:: Problem description ::
Find the line containing "analysis of pancreatic" in the entries below. Restate it and each line after it, word for word, up to and including the line containing "staining of high-grade".

[Items listed in a dataset]
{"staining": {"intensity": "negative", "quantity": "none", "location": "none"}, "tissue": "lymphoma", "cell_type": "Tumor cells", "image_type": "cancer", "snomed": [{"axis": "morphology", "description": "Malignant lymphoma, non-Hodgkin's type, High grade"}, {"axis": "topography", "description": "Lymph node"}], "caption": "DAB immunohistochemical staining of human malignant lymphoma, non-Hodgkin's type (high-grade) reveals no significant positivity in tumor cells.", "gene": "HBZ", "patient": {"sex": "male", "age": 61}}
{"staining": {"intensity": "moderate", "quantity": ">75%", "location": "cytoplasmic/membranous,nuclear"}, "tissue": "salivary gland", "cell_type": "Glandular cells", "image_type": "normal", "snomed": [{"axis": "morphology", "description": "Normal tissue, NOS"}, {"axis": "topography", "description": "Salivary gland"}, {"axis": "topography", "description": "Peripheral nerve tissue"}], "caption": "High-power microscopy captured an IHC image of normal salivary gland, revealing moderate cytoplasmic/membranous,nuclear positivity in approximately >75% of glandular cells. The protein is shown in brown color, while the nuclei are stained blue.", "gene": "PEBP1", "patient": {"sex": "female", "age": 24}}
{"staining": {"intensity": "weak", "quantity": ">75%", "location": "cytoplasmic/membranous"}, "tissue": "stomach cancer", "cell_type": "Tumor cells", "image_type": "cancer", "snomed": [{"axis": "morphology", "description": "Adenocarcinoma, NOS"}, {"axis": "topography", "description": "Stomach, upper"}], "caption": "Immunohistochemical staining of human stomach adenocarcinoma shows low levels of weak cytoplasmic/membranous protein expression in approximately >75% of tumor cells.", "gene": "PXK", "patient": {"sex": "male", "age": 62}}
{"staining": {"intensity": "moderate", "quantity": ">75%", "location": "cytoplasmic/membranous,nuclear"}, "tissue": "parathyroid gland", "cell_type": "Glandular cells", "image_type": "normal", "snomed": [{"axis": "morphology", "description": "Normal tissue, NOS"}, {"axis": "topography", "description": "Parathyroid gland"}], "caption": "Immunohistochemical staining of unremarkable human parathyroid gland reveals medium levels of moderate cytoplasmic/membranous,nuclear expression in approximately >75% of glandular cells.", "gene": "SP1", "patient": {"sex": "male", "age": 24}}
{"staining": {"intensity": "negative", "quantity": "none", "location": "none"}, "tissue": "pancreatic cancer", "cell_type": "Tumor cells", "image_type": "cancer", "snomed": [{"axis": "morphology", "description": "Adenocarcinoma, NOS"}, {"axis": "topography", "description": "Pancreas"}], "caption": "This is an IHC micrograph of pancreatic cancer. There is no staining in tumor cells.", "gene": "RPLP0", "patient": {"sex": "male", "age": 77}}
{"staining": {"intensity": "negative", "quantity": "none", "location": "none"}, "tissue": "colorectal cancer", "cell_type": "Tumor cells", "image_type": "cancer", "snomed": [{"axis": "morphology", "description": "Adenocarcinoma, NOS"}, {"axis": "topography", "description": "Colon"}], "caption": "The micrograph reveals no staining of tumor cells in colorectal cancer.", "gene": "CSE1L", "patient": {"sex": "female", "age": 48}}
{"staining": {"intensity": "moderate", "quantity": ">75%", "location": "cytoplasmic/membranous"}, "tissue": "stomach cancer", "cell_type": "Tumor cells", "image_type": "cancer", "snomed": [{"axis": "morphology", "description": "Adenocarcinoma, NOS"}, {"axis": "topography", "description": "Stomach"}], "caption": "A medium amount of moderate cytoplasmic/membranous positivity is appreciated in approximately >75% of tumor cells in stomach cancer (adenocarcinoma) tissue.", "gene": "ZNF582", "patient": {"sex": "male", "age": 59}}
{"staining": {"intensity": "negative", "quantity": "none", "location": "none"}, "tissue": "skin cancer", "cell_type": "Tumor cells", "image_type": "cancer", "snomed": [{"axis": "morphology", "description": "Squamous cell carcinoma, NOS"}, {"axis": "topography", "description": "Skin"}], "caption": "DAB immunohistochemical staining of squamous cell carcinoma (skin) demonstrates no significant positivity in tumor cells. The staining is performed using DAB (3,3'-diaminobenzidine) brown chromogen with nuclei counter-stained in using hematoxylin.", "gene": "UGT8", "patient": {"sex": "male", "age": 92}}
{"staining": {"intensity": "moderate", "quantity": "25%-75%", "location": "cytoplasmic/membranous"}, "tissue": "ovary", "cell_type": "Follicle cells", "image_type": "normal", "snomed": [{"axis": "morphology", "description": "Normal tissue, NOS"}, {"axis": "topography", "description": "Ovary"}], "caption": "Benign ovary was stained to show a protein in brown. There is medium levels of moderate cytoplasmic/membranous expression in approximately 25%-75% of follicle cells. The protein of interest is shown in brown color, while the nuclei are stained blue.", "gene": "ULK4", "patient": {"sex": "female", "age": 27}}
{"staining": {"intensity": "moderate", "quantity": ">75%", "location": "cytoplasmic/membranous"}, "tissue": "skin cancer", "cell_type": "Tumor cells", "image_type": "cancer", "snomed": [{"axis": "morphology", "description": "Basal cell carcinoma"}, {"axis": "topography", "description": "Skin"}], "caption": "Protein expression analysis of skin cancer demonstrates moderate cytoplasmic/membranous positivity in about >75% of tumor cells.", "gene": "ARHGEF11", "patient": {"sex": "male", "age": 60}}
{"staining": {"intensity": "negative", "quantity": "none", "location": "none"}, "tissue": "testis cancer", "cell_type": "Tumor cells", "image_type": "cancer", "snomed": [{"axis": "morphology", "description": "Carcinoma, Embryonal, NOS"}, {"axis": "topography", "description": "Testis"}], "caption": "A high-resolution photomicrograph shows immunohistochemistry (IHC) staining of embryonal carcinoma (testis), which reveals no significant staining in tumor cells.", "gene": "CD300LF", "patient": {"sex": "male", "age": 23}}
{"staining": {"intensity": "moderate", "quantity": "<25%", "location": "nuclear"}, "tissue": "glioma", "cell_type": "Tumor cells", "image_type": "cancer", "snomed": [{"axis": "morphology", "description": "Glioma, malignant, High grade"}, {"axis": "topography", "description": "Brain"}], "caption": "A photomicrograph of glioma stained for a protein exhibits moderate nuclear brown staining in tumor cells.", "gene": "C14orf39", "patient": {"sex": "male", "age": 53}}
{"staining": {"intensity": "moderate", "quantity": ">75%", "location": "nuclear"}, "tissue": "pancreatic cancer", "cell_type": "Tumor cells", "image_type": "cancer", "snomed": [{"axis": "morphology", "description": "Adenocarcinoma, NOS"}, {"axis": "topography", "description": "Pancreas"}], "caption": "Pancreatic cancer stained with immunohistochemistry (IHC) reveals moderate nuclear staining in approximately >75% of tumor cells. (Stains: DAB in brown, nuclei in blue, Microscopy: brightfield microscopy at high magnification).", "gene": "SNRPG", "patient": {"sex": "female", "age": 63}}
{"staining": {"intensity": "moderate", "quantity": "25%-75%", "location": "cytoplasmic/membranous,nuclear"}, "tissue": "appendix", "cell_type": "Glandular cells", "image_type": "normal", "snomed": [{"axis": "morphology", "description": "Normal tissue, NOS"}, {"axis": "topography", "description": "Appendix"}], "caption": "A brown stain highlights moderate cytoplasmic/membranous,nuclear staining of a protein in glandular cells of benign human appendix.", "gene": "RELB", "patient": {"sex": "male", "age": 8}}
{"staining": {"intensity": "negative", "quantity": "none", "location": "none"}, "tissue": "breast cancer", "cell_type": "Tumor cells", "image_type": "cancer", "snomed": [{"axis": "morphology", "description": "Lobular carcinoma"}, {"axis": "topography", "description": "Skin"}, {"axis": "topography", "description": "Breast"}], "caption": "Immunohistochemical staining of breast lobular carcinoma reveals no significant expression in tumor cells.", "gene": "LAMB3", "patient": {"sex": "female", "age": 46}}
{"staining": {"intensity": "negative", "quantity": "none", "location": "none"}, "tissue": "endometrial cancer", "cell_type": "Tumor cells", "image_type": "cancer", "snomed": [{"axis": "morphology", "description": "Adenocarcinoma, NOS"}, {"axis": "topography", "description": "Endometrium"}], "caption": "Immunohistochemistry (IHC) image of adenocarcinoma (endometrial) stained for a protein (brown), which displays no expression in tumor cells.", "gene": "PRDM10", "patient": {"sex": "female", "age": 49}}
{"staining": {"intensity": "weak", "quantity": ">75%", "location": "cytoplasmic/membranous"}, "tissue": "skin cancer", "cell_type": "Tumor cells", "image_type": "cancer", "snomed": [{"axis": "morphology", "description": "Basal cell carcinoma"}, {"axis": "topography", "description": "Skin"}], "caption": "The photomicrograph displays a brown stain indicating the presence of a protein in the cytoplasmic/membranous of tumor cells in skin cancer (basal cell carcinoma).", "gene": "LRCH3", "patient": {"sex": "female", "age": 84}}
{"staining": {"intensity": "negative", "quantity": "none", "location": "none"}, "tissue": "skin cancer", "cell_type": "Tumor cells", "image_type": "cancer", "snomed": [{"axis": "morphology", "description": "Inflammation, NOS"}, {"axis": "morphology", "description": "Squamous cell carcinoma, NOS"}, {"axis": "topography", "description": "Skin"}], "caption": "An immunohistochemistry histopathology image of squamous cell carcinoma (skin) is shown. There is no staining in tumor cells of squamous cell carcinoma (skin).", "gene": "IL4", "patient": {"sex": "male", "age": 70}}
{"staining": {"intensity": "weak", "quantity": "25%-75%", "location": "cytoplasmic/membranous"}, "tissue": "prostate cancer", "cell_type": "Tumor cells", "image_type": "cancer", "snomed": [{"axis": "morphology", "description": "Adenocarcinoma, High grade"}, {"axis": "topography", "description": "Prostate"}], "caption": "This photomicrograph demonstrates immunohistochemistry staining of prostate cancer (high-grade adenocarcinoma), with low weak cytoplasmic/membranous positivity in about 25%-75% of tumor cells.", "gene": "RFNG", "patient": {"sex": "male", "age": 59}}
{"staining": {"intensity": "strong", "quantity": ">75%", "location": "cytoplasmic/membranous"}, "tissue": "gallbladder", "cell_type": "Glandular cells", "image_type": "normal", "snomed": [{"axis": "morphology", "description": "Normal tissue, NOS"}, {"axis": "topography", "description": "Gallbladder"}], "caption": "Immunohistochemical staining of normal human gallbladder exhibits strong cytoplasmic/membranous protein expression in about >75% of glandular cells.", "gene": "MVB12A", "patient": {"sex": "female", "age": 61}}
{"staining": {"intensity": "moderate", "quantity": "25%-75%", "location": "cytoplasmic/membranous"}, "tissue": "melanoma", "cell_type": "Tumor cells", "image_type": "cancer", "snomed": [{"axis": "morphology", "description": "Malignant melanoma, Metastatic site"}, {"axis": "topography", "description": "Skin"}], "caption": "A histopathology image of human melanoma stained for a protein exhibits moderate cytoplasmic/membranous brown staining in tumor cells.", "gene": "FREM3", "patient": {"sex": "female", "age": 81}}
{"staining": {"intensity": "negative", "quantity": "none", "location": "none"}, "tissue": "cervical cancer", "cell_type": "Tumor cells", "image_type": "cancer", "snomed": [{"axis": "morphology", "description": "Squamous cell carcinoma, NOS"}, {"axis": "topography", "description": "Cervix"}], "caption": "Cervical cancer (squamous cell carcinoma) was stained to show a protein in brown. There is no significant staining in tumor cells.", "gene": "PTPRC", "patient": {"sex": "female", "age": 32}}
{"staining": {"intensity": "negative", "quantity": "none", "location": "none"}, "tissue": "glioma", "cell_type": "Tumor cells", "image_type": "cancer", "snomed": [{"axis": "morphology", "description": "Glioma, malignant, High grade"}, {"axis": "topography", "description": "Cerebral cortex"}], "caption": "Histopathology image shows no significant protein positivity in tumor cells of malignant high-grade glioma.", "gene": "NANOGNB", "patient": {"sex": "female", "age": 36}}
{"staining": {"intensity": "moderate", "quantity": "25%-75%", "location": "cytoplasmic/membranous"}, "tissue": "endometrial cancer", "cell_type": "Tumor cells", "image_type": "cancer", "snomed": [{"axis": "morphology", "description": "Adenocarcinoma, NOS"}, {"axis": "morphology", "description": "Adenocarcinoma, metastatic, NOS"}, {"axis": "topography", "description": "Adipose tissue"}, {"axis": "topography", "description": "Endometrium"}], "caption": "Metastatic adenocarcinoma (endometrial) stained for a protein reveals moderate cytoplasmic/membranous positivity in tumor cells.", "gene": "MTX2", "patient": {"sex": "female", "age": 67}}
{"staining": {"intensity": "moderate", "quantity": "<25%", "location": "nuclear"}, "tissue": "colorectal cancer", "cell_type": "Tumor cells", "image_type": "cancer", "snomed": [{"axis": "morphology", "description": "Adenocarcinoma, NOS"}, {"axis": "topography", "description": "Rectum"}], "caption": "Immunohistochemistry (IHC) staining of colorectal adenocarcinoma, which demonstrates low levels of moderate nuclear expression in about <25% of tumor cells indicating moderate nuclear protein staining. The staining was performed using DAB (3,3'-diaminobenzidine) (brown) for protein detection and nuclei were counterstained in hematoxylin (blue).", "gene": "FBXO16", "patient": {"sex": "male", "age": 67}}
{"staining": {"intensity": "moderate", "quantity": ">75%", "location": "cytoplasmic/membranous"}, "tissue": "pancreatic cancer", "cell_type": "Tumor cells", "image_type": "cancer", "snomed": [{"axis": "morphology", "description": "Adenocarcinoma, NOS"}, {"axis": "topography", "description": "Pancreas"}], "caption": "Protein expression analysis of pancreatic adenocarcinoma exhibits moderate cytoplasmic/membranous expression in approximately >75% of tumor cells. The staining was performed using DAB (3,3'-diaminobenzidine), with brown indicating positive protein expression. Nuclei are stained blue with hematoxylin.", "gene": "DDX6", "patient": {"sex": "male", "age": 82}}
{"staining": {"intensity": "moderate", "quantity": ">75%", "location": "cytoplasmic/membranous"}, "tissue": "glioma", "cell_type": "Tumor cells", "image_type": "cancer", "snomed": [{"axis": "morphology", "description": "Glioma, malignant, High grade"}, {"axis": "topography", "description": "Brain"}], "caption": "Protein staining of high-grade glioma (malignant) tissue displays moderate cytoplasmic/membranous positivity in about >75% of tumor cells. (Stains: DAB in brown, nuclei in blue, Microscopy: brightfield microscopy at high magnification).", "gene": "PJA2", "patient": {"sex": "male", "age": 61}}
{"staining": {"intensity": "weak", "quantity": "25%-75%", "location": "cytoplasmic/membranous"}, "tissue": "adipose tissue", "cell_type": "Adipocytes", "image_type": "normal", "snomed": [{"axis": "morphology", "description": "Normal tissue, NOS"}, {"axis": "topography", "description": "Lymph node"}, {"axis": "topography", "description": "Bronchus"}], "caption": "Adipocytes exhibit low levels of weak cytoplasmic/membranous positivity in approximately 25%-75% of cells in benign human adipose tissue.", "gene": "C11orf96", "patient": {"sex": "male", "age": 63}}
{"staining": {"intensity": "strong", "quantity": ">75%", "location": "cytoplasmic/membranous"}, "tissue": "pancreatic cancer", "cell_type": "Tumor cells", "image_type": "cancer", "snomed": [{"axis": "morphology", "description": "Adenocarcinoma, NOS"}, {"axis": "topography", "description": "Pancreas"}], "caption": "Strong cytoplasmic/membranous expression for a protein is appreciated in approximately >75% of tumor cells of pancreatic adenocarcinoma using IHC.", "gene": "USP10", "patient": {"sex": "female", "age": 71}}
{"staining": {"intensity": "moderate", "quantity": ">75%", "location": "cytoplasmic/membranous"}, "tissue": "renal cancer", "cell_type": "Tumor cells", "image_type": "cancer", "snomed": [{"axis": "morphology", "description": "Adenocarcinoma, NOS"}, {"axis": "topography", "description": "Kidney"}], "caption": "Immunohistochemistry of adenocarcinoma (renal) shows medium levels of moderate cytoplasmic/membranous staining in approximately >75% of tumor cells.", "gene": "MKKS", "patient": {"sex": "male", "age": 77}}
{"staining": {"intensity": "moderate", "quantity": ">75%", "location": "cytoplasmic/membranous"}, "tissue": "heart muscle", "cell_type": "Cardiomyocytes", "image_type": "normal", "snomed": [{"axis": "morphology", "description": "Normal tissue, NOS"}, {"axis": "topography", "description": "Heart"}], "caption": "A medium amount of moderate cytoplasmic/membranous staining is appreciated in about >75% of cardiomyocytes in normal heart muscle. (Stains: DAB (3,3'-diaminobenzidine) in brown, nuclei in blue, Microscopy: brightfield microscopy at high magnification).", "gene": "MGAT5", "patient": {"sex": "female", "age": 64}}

:: Answer section ::
{"staining": {"intensity": "moderate", "quantity": ">75%", "location": "cytoplasmic/membranous"}, "tissue": "pancreatic cancer", "cell_type": "Tumor cells", "image_type": "cancer", "snomed": [{"axis": "morphology", "description": "Adenocarcinoma, NOS"}, {"axis": "topography", "description": "Pancreas"}], "caption": "Protein expression analysis of pancreatic adenocarcinoma exhibits moderate cytoplasmic/membranous expression in approximately >75% of tumor cells. The staining was performed using DAB (3,3'-diaminobenzidine), with brown indicating positive protein expression. Nuclei are stained blue with hematoxylin.", "gene": "DDX6", "patient": {"sex": "male", "age": 82}}
{"staining": {"intensity": "moderate", "quantity": ">75%", "location": "cytoplasmic/membranous"}, "tissue": "glioma", "cell_type": "Tumor cells", "image_type": "cancer", "snomed": [{"axis": "morphology", "description": "Glioma, malignant, High grade"}, {"axis": "topography", "description": "Brain"}], "caption": "Protein staining of high-grade glioma (malignant) tissue displays moderate cytoplasmic/membranous positivity in about >75% of tumor cells. (Stains: DAB in brown, nuclei in blue, Microscopy: brightfield microscopy at high magnification).", "gene": "PJA2", "patient": {"sex": "male", "age": 61}}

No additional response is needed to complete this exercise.